Medientagebuch von Tinu Heiniger, Liedermacher, Buchautor

Tinu HeinigerIch bin ein Nachtmensch und stehe erst am Vormittag auf. Zum späten Zmorge gehört, seit meinen Zürcher Jahren, der Tagi. Zuerst, ganz hinten, der Sport: Steht etwas über meinen SC Langnau? Etwas über Federer? Über den FCZ? Oder ist schon wieder einer meiner damaligen Fussballstars gestorben? Der Fatton? Der Ballamann? Der Bickel? Dann Politik, beides, Innen- und Aussen, mehr quer als vertieft. Dann die Unfälle- und Verbrechenseite 12. Dort steht oft klein, was gestern im Blick riesengross gekommen ist. Dann Leserbriefe: Da hat es immer wieder Leute darunter, die schreiben so gescheit, so wohltuend, so differenziert. Und dann die Kulturseite: Wenn die Simone Meier etwas geschrieben hat, lese ich das immer. Mit Vergnügen. Auch den Christoph Schneider oder den Florian Keller. Richtig gute Journalisten sind eher selten, aber das gilt ja auch für andere Jobs.

Wenn ich mit dem Zug unterwegs bin, dann lese ich, was da bereits seit Stunden die Wagen und die Köpfe der Pendler füllt: Die „20 Minuten“. Und beim Heimfahren noch dümmer: den „Blick am Abend“! Ich will das alles auch lesen, was die Menschen hier lesen. Und sei es nur, um dabei zu denken: Wie blöd muss man eigentlich sein, das alles wissen zu wollen, was sich dort in diesen Wegwerfblättern an Mist auftürmt? Ich will eigentlich gar nicht wissen, ob die Jordi den Rominger wegen dem Ast. Oder ob der Gölä mit dem Helikopter und der Eicher mit dem Kutti. Und ob der Hofer jetzt schon wieder seinen wievielten Abschied. Ich will das alles nicht wissen, und doch um Gottes Willen ja nicht etwas verpassen. Jedenfalls, wenn ich Zug fahre, dann lese ich das alles, dann schlürfe und stopfe ich das alles in mich hinein. Und das ist dann fast so, wie wenn es mein Nachbar im gleichen Abteil gegenüber am Handy so laut mit seiner Sekretärin treibt, dass auch ich bei diesem Geschäft dabei sein muss, ob ich will oder nicht.

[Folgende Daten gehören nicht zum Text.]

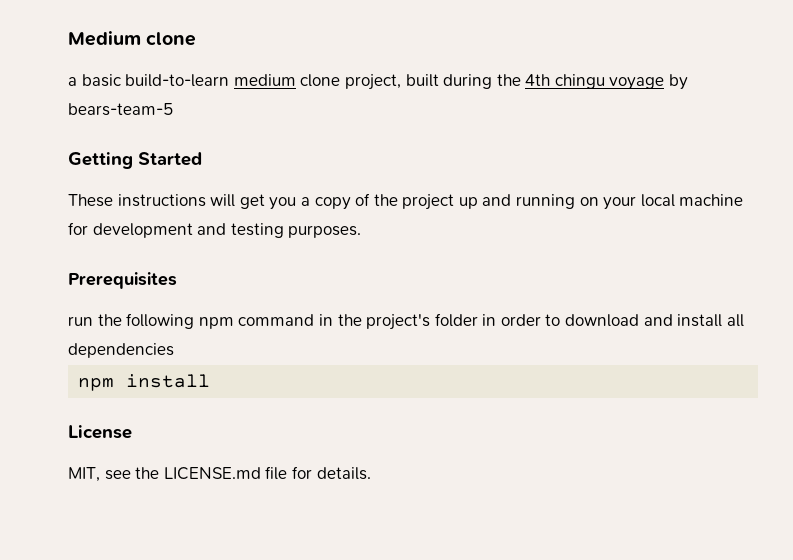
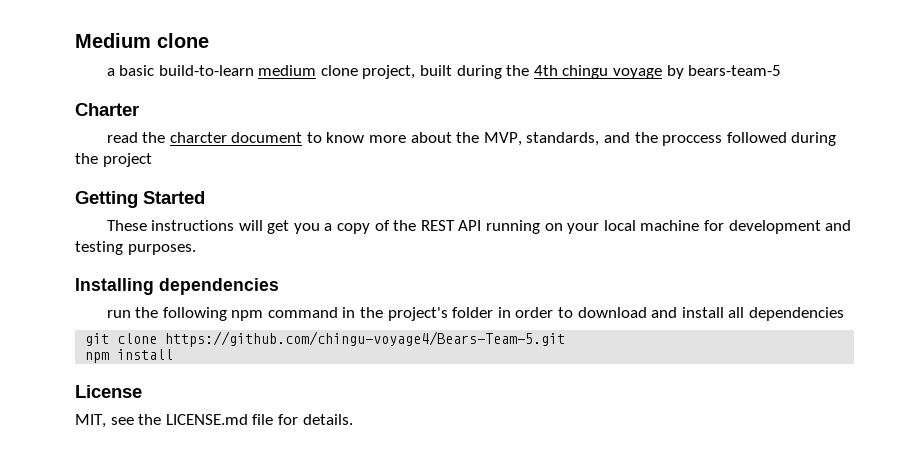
(173, 109) none -> [75,103,139,116] [106,132,837,146] [75,153,152,167] // Charter // read the charcter document to know more about the MVP, standards, and the proccess followed during the project
[402,194,512,210] project up and -> [420,220,482,231] REST API
[68,272,177,289] Prerequisites -> [75,278,279,295] Installing dependencies
(174, 350) none -> [85,331,566,347] // git clone https://github.com/chingu-voyage4/Bears-Team-5.git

Ich kann diese Blätter, wo die armen Schurnis nur noch dazu da sind, Agenturnachrichten zusammen zu kürzen und hier und dort etwas abzuschreiben, nur vermeiden, wenn ich zu Hause bleibe. Und dort am Abend, im Echo der Zeit, und gelegentlich im 10 vor 10, höre und schaue ich mir an, was mich eigentlich, vielleicht, gelegentlich, wirklich etwas angehen könnte.